Los Angeles art gallery worker Josephina (Zawe Ashton) is on the verge of getting fired when one of her neighbours dies, leaving behind an apartment stuffed with grisly but mesmerising paintings. She senses an opportunity to build an independent career, and enlists the opinion of a friend, influential critic Morf Vanderwalt (Jake Gyllenhaal), who declares himself ‘ensorcelled’ with the mysterious cache. But Rhodora Haze (Rene Russo), Josephina’s steely boss, learns of her employee’s side project and bullies her way into it, promising that they could all make a lot of money.
The paintings, however, have other ideas. They did not want to be found, and they certainly do not want to be argued over, marinaded with praise, and sold for millions. Ventril Dease, the unknown outsider artist who created them, had been trying to destroy his oeuvre when he died, and Josephina, Vanderwalt and Haze spend the rest of Velvet Buzzsaw learning to their cost why that was.
Netflix’s new horror movie, directed by Dan Gilroy, is a morality tale about the commodification of art. ‘We don’t sell durable goods, we peddle perception – thin as a bubble,’ Haze says. Dease’s reputation is built up by Vanderwalt and his work is marketed by Haze, and pretty quickly everyone who has made money from Dease meets a grisly end.
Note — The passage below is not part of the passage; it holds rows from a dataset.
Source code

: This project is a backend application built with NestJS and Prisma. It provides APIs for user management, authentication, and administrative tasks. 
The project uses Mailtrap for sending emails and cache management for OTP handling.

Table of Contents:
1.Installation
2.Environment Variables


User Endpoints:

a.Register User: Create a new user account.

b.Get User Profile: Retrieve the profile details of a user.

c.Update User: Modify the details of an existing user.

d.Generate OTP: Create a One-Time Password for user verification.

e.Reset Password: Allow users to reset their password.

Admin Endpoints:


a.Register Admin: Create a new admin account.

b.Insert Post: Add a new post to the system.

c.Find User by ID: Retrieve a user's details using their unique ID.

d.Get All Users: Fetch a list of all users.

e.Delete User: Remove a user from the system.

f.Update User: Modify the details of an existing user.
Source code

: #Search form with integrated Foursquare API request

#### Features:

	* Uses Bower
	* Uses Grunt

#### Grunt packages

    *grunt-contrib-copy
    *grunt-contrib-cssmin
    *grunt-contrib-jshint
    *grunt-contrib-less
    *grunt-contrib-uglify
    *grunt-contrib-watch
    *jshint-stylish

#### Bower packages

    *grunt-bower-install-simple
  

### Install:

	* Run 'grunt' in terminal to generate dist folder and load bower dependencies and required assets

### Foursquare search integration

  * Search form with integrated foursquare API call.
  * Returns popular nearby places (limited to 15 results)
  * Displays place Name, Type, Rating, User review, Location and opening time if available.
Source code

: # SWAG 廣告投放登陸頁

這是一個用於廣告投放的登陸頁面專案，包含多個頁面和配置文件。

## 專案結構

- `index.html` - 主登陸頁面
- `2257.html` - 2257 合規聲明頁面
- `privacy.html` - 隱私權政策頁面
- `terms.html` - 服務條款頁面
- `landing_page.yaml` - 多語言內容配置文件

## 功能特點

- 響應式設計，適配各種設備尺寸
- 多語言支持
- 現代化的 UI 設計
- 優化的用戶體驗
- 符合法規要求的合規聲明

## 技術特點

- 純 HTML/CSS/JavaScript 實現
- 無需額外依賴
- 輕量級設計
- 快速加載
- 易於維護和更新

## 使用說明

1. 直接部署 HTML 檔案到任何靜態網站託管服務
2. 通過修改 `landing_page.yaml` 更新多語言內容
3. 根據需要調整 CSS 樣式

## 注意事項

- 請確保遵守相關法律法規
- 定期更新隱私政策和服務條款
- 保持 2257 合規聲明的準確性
Velvet Buzzsaw sets up its tale with care. Gyllenhaal scatters a few well-judged lardons of ham into his performance as Vanderwalt, art world deity, whose most devastating insult, delivered in a moment of high drama, is ‘The admiration I had for your work … has completely evaporated!’ Ashton and Russo do well as similar personalities at opposite ends of a career, doomed to rivalry. Once the paintings are found, the mystery they create conjures a convincingly eerie atmosphere well before the supernatural comes into play.
Sadly, however, these promising materials are not turned into much. Dease’s sinister backstory never gets beyond well-worn horror tropes of insane asylums, medical experiments and murder. The questions of why he made his paintings, what they might mean to him and the world, why he kept them and why he tried (too late) to destroy them are hardly even posed, let alone explored. They are a cursed MacGuffin and little more.
The film wrestles with internal contradictions. Its core cast are supposedly amoral art-world mercenaries – Haze suggests to the terminally blocked late-career artist Piers (John Malkovich) that maybe teetotalism isn’t working for him. Having more or less stolen Dease’s work, they try to hush up the artist’s history of patricide and decades in an asylum when one imagines it could have been central to the sales pitch. No one mentions Richard Dadd. Similarly the revelation that some of his pigments include human blood prompts pale faces and ominous silence, rather than nods and knowing references to Marc Quinn and Andres Serrano. In the second half of the film, the mystery – and pretty much all of the plot – is shut down while the core cast are systematically bumped off.
Velvet Buzzsaw still has a good deal to recommend it. Entertainingly, the demonic murders each focus on a different art genre – installation, kinetic sculpture, street art, even the kitsch on the walls of a Hopper-ish rural gas station. Horror transplants well to the icy white spaces and sunshine of the LA art scene. And John Malkovich’s subplot – for all its terrible casualness about alcoholism – points to some of the grander themes that might have been addressed. Who is the artist creating for?